Israel's policy of not allowing Palestinians with scholarships to study abroad is ill-advised.

June 03, 2008

The Fulbright scholarships that were stripped from seven students living in Gaza because Israel's blockade prevented them from leaving to take part in the prestigious program have now been reinstated. But the United States and Israel should still be red-faced. At a time when both countries place enormous emphasis on cultivating and nurturing Palestinian moderates, denying young people access to Western education is unbelievably shortsighted.

Shame and outcry came to the aid of the Fulbright scholars -- it's not clear that the U.S. State Department, which administers the program, ever discussed the travel hitch with Israel before withdrawing the scholarships or exerted what should be its considerable influence in the matter. But it would be disingenuous for Israel to feign ignorance; the government has kept hundreds of other students with scholarships to study abroad trapped in Gaza.

Since Hamas outmuscled the more secular Fatah party to take power over Gaza in 2006, Israel has confined 1.5 million Palestinians, including the 51% who did not vote for the Sunni militant organization, to the narrow strip of land on the shores of the Mediterranean. The blockade is intended to foster enough dissatisfaction to weaken Hamas from within and also to put an end to the group's suicide bombings and routine missile attacks on Israeli towns -- both of which are laudable goals. An unintended byproduct, however, is that the teeming slums and refugee camps are providing Hamas with disillusioned young Palestinians vulnerable to radical ideology. And Israel's policy of denying some of the brightest, most motivated Palestinian students the chance to study abroad is calculated to further alienate them.

According to Gisha, an Israeli human rights organization that works on behalf of Palestinians, Israel gave exit permits to fewer than half of the 1,000 Gazan students who applied to leave during the 2007-2008 academic year, and it stopped all permission in January.

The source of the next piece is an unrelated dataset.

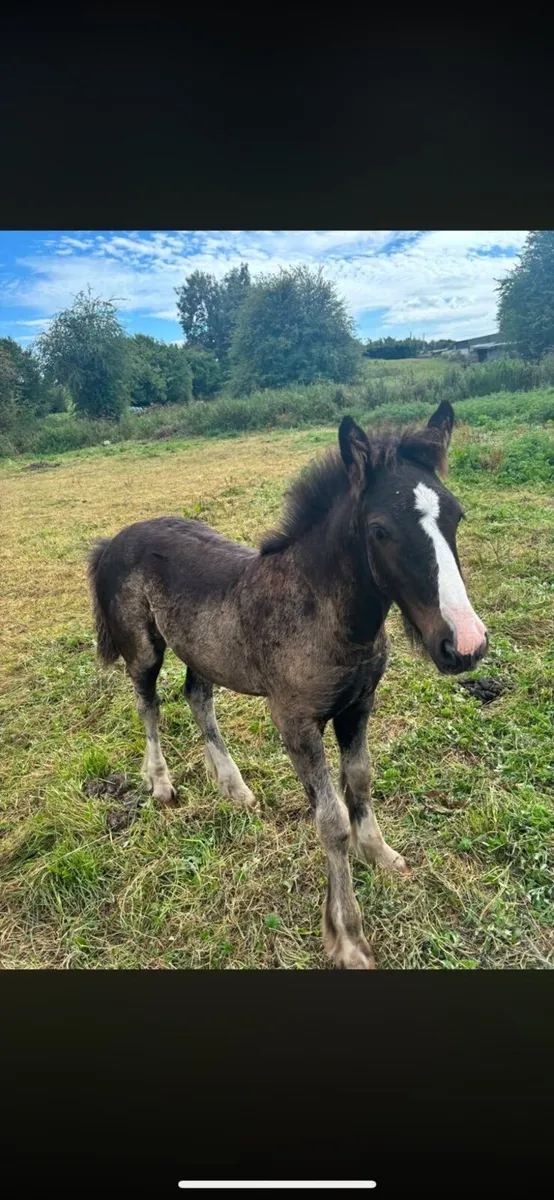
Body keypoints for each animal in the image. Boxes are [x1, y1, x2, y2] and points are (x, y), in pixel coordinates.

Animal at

Israel's Supreme Court is scheduled this week to hear appeals by three scholarship students challenging the government's policy, and we hope the court shows better judgment than it has in the past. Last year, Khaled al-Mudallal, who had lived in Britain for six years and was working toward his bachelor's degree at the Bradford School of Management there, went home to visit family in Gaza and pick up his fiancee. When he tried to return to Britain, Israel refused to let him leave, and the Supreme Court rejected his appeal.

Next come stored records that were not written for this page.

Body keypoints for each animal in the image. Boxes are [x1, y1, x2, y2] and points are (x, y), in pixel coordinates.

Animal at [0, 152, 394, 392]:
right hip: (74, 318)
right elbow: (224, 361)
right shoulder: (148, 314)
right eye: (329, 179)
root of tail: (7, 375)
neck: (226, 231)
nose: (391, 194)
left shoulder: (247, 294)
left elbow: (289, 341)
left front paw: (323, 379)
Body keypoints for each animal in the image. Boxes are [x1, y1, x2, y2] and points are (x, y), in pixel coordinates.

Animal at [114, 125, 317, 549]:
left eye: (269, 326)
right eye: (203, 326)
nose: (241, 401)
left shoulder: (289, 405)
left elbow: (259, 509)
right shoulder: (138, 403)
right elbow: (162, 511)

Thankfully, Israelis are leading the effort to change this impolitic and inhumane policy, reminding their government that oppression of the many for the deeds of a few is indefensible. "This could be interpreted as collective punishment," said Rabbi Michael Melchior, chairman of the parliament's education committee. "This policy is not in keeping with international standards or with the moral standards of Jews, who have been subjected to the deprivation of higher education in the past. Even in war, there were rules." We couldn't have said it better.